Selain itu, si kakak pernah menjadi anak tunggal untuk beberapa waktu sebelum adiknya lahir. Ia belum mengerti bahwa kasih sayang dan perhatian ayah/ibunya kepada dirinya tak berubah, meski sekarang sudah ada adik. Yang ia lihat, ayah/ibunya sekarang sudah tak lagi sepenuhnya memperhatikan dirinya. Nah, apa yang dapat ia lakukan untuk mendapatkan kembali perhatian tersebut? Ya, dengan cara mengganggu adiknya.
"Sebenarnya si kakak mengganggu itu bukan untuk menyakiti adiknya, tapi hanya untuk mengalihkan perhatian orang tua atau orang dewasa lain yang kebetulan atensinya sedang pada si adik," terang Rosa. Tapi jika caranya ini berhasil, maka lama-lama akan menjadi suatu kebiasaan. Sebaliknya, jika tak berhasil, misalnya ibu/ayah menjadi marah, maka si kakak akan berusaha menarik perhatian lagi. "Begitu seterusnya seperti lingkaran yang tak berkesudahan," tambahnya.
SI ADIK SUKA "MERUSAK"
Bagaimana dengan si adik? Harus disadari, si adik yang masih usia batita memang suka sekali "bikin masalah". Ia kerap menjatuhkan balok-balok kayu yang sudah disusun menjadi satu bangunan istana oleh kakaknya, menarik-narik tangan dan kaki boneka milik kakaknya hingga copot, atau bahkan merobek-robek buku "pelajaran" si kakak.
Hal ini lantaran si batita sedang berada dalam tahap eksplorasi. Ia tengah mempelajari dunianya, mengembangkan rasa ingin tahunya dengan terus-menerus mencobai lingkungannya.

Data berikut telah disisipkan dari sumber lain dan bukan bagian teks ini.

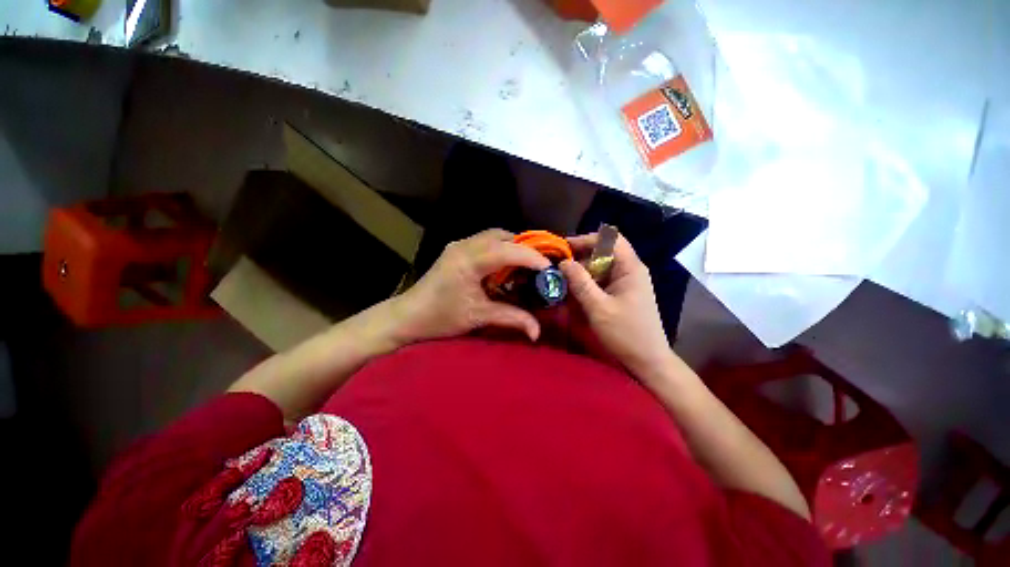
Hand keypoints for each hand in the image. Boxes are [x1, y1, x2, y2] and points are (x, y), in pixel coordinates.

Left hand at [395, 229, 551, 342]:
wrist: (408, 315)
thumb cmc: (441, 317)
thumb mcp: (478, 317)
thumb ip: (511, 319)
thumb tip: (538, 332)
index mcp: (468, 261)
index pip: (507, 250)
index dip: (531, 257)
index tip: (549, 268)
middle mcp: (464, 245)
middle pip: (502, 236)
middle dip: (524, 248)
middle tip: (539, 264)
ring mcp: (459, 245)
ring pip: (494, 236)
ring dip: (512, 246)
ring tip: (526, 264)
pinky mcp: (456, 249)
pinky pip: (485, 241)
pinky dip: (501, 249)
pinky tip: (506, 265)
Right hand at [559, 233, 671, 377]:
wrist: (648, 361)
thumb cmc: (626, 334)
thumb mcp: (598, 308)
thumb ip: (580, 283)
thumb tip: (564, 262)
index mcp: (630, 268)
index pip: (609, 239)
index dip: (587, 239)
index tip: (564, 248)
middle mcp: (629, 270)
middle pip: (603, 253)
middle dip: (580, 258)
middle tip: (559, 268)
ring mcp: (626, 282)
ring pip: (600, 268)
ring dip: (581, 273)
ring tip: (563, 282)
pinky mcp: (621, 293)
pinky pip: (601, 281)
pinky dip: (587, 285)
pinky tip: (574, 295)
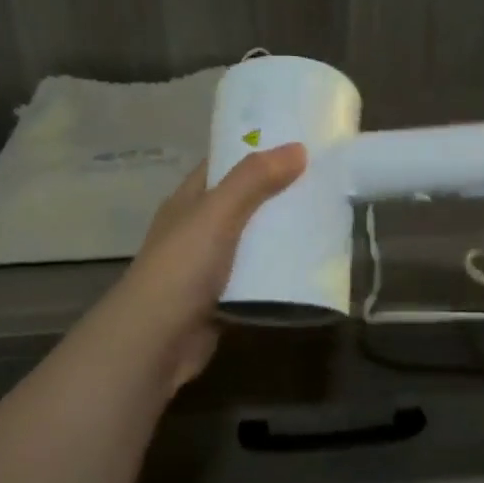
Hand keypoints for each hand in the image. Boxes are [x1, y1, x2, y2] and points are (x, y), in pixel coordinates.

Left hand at [94, 145, 307, 390]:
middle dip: (278, 193)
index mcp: (189, 201)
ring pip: (252, 243)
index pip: (223, 165)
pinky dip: (279, 274)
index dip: (255, 150)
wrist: (155, 340)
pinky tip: (310, 267)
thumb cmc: (182, 267)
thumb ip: (254, 180)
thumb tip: (297, 148)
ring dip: (282, 235)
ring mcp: (209, 267)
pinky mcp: (223, 300)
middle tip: (325, 181)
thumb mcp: (217, 214)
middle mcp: (197, 230)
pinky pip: (257, 280)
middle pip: (243, 203)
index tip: (297, 142)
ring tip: (327, 220)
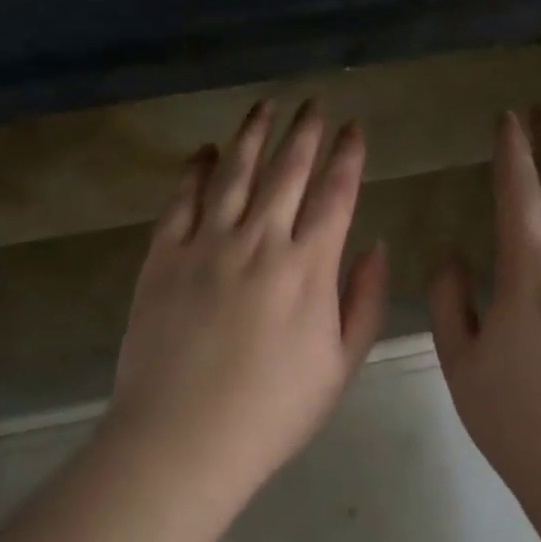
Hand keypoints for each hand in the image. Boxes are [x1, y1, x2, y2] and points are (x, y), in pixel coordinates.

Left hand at [107, 100, 390, 491]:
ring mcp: (207, 243)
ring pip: (234, 172)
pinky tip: (202, 151)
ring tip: (264, 105)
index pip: (335, 195)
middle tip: (314, 102)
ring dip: (252, 134)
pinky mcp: (164, 255)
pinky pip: (181, 200)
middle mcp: (259, 240)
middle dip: (305, 131)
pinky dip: (193, 170)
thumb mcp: (339, 366)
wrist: (182, 439)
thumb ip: (364, 302)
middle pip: (287, 171)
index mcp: (308, 268)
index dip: (347, 156)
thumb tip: (376, 245)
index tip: (354, 128)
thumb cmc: (271, 412)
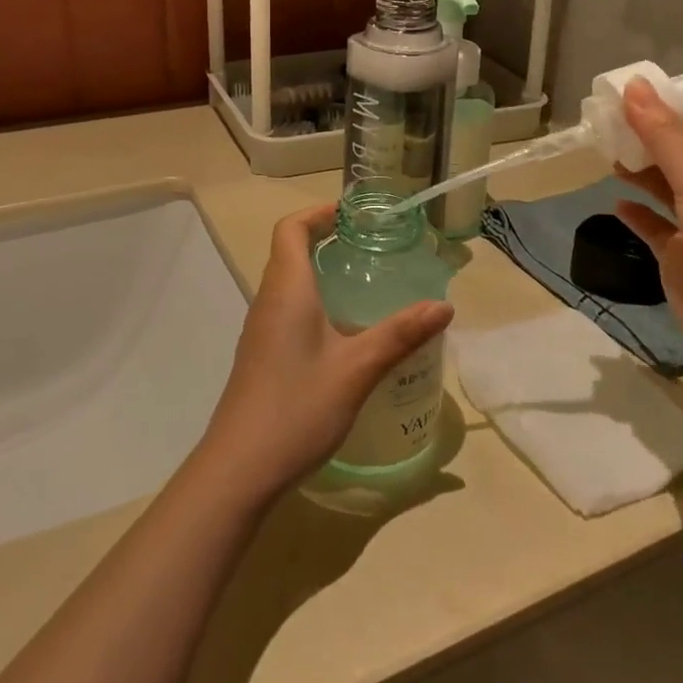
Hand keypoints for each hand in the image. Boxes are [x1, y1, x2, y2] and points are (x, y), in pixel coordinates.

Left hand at [197, 205, 453, 500]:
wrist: (239, 469)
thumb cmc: (297, 407)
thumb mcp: (357, 369)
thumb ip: (400, 334)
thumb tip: (444, 306)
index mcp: (287, 290)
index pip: (291, 229)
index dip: (318, 213)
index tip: (353, 216)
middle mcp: (268, 301)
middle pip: (289, 251)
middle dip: (326, 239)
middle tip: (371, 246)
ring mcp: (261, 330)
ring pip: (288, 283)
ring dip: (320, 272)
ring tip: (365, 284)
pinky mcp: (261, 356)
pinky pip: (287, 310)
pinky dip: (314, 302)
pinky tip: (345, 333)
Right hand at [612, 79, 682, 371]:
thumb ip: (663, 135)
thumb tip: (634, 84)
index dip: (663, 110)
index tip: (621, 96)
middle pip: (678, 155)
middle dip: (644, 140)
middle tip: (601, 124)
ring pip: (665, 189)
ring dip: (638, 173)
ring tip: (604, 154)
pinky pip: (655, 226)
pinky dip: (636, 213)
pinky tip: (615, 204)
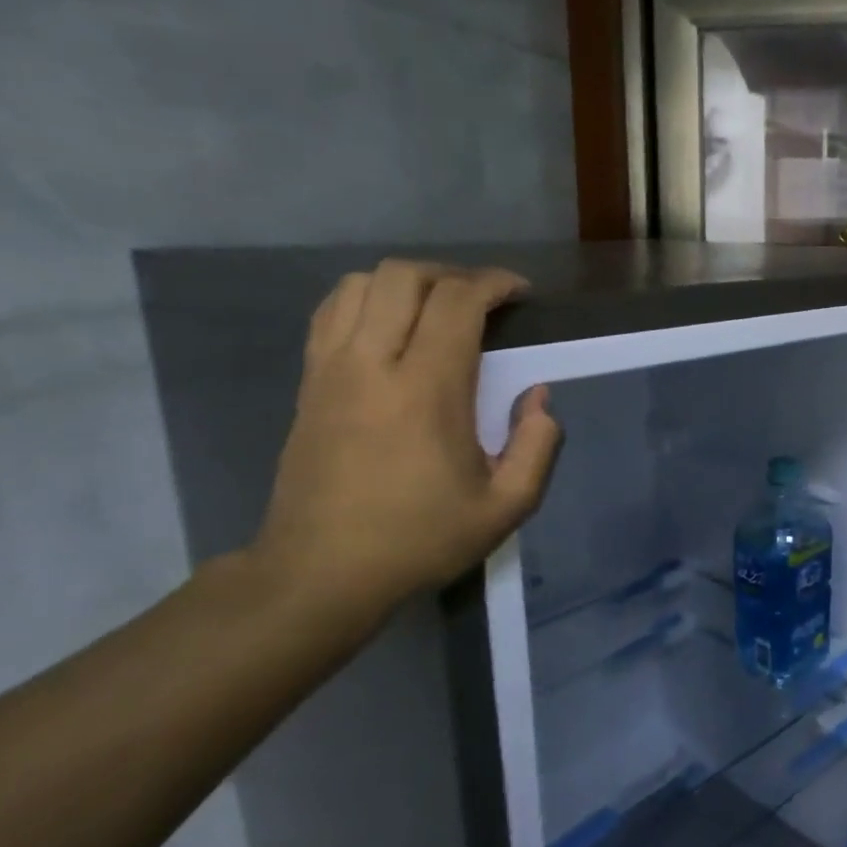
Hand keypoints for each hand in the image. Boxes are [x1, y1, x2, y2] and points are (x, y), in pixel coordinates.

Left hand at [249, 260, 562, 617]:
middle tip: (483, 300)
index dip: (494, 284)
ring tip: (438, 308)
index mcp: (427, 389)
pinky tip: (391, 327)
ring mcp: (331, 369)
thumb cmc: (420, 539)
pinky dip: (367, 299)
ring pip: (361, 284)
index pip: (457, 302)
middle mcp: (373, 363)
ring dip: (407, 282)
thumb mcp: (505, 507)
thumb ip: (537, 446)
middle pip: (405, 277)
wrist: (321, 572)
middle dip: (452, 274)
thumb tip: (537, 398)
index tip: (520, 294)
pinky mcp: (308, 383)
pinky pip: (332, 311)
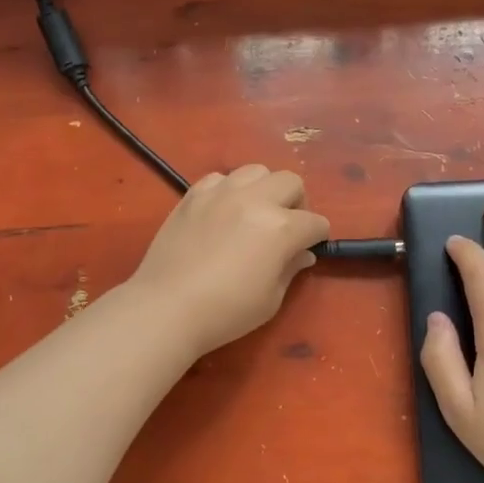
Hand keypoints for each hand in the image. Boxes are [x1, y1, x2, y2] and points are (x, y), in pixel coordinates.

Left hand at [126, 165, 329, 358]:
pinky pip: (220, 178)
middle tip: (285, 228)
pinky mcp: (193, 195)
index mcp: (280, 228)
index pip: (315, 222)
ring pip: (256, 171)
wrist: (166, 307)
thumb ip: (290, 269)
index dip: (317, 237)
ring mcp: (221, 193)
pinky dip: (229, 190)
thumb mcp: (270, 299)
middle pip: (291, 182)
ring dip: (263, 189)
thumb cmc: (226, 312)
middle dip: (296, 203)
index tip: (309, 248)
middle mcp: (254, 200)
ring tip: (253, 214)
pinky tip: (222, 213)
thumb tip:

Ia pun belum mengerti sepenuhnya arti kepemilikan, sehingga seringkali ia "merusak" apa saja yang menarik perhatian, merebut apa saja yang sedang dipegang atau dimainkan oleh kakaknya.
Tak heran jika akhirnya Anda harus menghadapi pertengkaran demi pertengkaran antara si kakak dan adiknya. Lantas, bagaimana kita harus bersikap?
MEMBELA SI ADIK
Umumnya orang tua akan memihak dan melindungi anak yang lebih muda. "Kamu ini, kan, kakaknya. Mbok, mengalah. Adikmu masih kecil, belum mengerti apa-apa." Atau, "Jangan pukul adikmu! Dia, kan, masih kecil. Biarkan dia main dengan mobil-mobilanmu. Nanti kalau adikmu sudah selesai main, baru kamu boleh memainkannya."
Sikap orang tua yang demikian, menurut Rosa, tak bisa dilepaskan dari peran kultur/budaya. Bahwa anak sulung atau si kakak diharapkan menjadi contoh yang baik bagi adik-adiknya. Sebaliknya si adik, karena ia lebih kecil, maka ia dianggap lebih lemah. "Kepada si adik, biasanya ditanamkan ia harus menurut pada kakaknya. Tidak apa-apa kalau kamu enggak bisa bertanggungjawab karena kamu lebih kecil," kata Rosa.
Bagi si kakak yang harus menjadi contoh, menurut Rosa, akan berat sekali. Apalagi usianya masih balita. Ia akan merasa, kenapa saya yang selalu diharapkan sementara si adik tidak? Jika hal itu terus ditanamkan, Rosa khawatir, "Si kakak kelak akan berkembang menjadi anak yang selalu menyalahkan diri sendiri dan kurang percaya diri."
Sementara si adik, menurut Rosa, akan menjadi anak yang selalu tergantung dan kurang bertanggungjawab. "Ia akan mudah melepas tanggungjawabnya kepada orang lain. Ia pun menjadi kurang percaya diri dalam arti kalau dia mengambil keputusan dia akan tunggu Mama dulu tunggu kakak dulu. Padahal yang sebenarnya, setiap anak harus punya kapasitas untuk memutuskan persoalan sendiri," terang Sarjana Pendidikan dari IKIP Jakarta ini.
Begitu pun dengan sikap yang memandang anak lelaki harus mengalah dari anak perempuan karena anak lelaki lebih kuat sementara anak perempuan lebih lemah. "Padahal, kan, tidak selalu begitu. Adakalanya si anak lelaki tidak kuat, dan anak perempuan pun tidak selalu lemah," sambung Rosa. Akibatnya pada si anak prempuan, bukan tidak mungkin ia lantas jadi memanfaatkan saudaranya yang lelaki. Kalau ada apa-apa, ia akan mengatakan, "Kamu, kan, anak lelaki. Bantuin saya, dong." Dia akan selalu meminta perlindungan.